Only the closing part of the listing is wanted: reproduce exactly the line containing "- ⚙️ Compound" and all lines below it.
——————
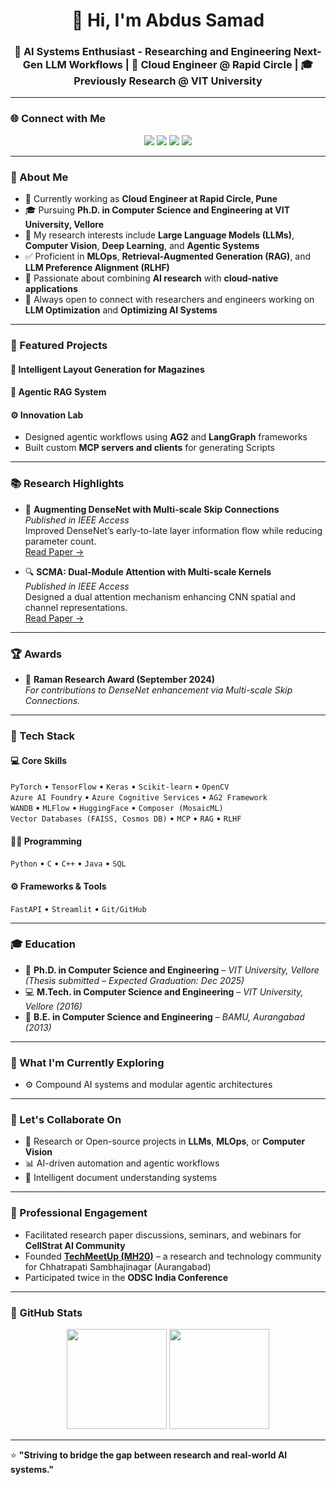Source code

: <h1 align="center">👋 Hi, I'm Abdus Samad</h1>
<h3 align="center">🤖 AI Systems Enthusiast - Researching and Engineering Next-Gen LLM Workflows | 🚀 Cloud Engineer @ Rapid Circle | 🎓 Previously Research @ VIT University</h3>

---

### 🌐 Connect with Me
<p align="center">
  <a href="mailto:reach2abdussamad@gmail.com"><img src="https://img.shields.io/badge/Email-reach2abdussamad%40gmail.com-red?style=for-the-badge&logo=gmail"></a>
  <a href="https://www.linkedin.com/in/abd-sam/"><img src="https://img.shields.io/badge/LinkedIn-Abdus%20Samad-blue?style=for-the-badge&logo=linkedin"></a>
  <a href="https://scholar.google.com/citations?hl=en&user=NPJp9WEAAAAJ"><img src="https://img.shields.io/badge/Google%20Scholar-Profile-green?style=for-the-badge&logo=google-scholar"></a>
  <a href="https://github.com/abdulsam"><img src="https://img.shields.io/badge/GitHub-abdulsam-black?style=for-the-badge&logo=github"></a>
</p>

---

### 🧠 About Me
- 💼 Currently working as **Cloud Engineer at Rapid Circle, Pune**  
- 🎓 Pursuing **Ph.D. in Computer Science and Engineering at VIT University, Vellore**  
- 🔬 My research interests include **Large Language Models (LLMs)**, **Computer Vision**, **Deep Learning**, and **Agentic Systems**  
- ✅ Proficient in **MLOps**, **Retrieval-Augmented Generation (RAG)**, and **LLM Preference Alignment (RLHF)**  
- 🧠 Passionate about combining **AI research** with **cloud-native applications**
- 🤝 Always open to connect with researchers and engineers working on **LLM Optimization** and **Optimizing AI Systems**

---

### 🧩 Featured Projects

#### 📰 Intelligent Layout Generation for Magazines

#### 🧠 Agentic RAG System

#### ⚙️ Innovation Lab
- Designed agentic workflows using **AG2** and **LangGraph** frameworks  
- Built custom **MCP servers and clients** for generating Scripts  

---

### 📚 Research Highlights
- 🧩 **Augmenting DenseNet with Multi-scale Skip Connections**  
  *Published in IEEE Access*  
  Improved DenseNet’s early-to-late layer information flow while reducing parameter count.  
  [Read Paper →](https://ieeexplore.ieee.org/abstract/document/10680537)

- 🔍 **SCMA: Dual-Module Attention with Multi-scale Kernels**  
  *Published in IEEE Access*  
  Designed a dual attention mechanism enhancing CNN spatial and channel representations.  
  [Read Paper →](https://ieeexplore.ieee.org/abstract/document/10305164)

---

### 🏆 Awards
- 🧪 **Raman Research Award (September 2024)**  
  *For contributions to DenseNet enhancement via Multi-scale Skip Connections.*

---

### 🧰 Tech Stack

#### 💻 Core Skills
`PyTorch` • `TensorFlow` • `Keras` • `Scikit-learn` • `OpenCV`  
`Azure AI Foundry` • `Azure Cognitive Services` • `AG2 Framework`  
`WANDB` • `MLFlow` • `HuggingFace` • `Composer (MosaicML)`  
`Vector Databases (FAISS, Cosmos DB)` • `MCP` • `RAG` • `RLHF`

#### 🧑‍💻 Programming
`Python` • `C` • `C++` • `Java` • `SQL`  

#### ⚙️ Frameworks & Tools
`FastAPI` • `Streamlit` • `Git/GitHub`

---

### 🎓 Education
- 🧠 **Ph.D. in Computer Science and Engineering** – *VIT University, Vellore*  
  *(Thesis submitted – Expected Graduation: Dec 2025)*  
- 💻 **M.Tech. in Computer Science and Engineering** – *VIT University, Vellore (2016)*  
- 🧩 **B.E. in Computer Science and Engineering** – *BAMU, Aurangabad (2013)*  

---

### 🌱 What I'm Currently Exploring
- ⚙️ Compound AI systems and modular agentic architectures
  
---

### 💬 Let's Collaborate On
- 🤖 Research or Open-source projects in **LLMs**, **MLOps**, or **Computer Vision**  
- 📊 AI-driven automation and agentic workflows  
- 🧩 Intelligent document understanding systems  

---

### 🧩 Professional Engagement
- Facilitated research paper discussions, seminars, and webinars for **CellStrat AI Community**  
- Founded **[TechMeetUp (MH20)](https://www.linkedin.com/company/techmeetup-mh20/)** – a research and technology community for Chhatrapati Sambhajinagar (Aurangabad)
- Participated twice in the **ODSC India Conference**

---

### 🧾 GitHub Stats
<p align="center">
  <img src="https://github-readme-stats.vercel.app/api?username=abdulsam&show_icons=true&theme=tokyonight" height="160px">
  <img src="https://github-readme-stats.vercel.app/api/top-langs/?username=abdulsam&layout=compact&theme=tokyonight" height="160px">
</p>

---

⭐ **"Striving to bridge the gap between research and real-world AI systems."**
——————
Finished exercise.
- ⚙️ Compound AI systems and modular agentic architectures
  
---

### 💬 Let's Collaborate On
- 🤖 Research or Open-source projects in **LLMs**, **MLOps**, or **Computer Vision**  
- 📊 AI-driven automation and agentic workflows  
- 🧩 Intelligent document understanding systems  

---

### 🧩 Professional Engagement
- Facilitated research paper discussions, seminars, and webinars for **CellStrat AI Community**  
- Founded **[TechMeetUp (MH20)](https://www.linkedin.com/company/techmeetup-mh20/)** – a research and technology community for Chhatrapati Sambhajinagar (Aurangabad)
- Participated twice in the **ODSC India Conference**

---

### 🧾 GitHub Stats
<p align="center">
  <img src="https://github-readme-stats.vercel.app/api?username=abdulsam&show_icons=true&theme=tokyonight" height="160px">
  <img src="https://github-readme-stats.vercel.app/api/top-langs/?username=abdulsam&layout=compact&theme=tokyonight" height="160px">
</p>

---

⭐ **"Striving to bridge the gap between research and real-world AI systems."**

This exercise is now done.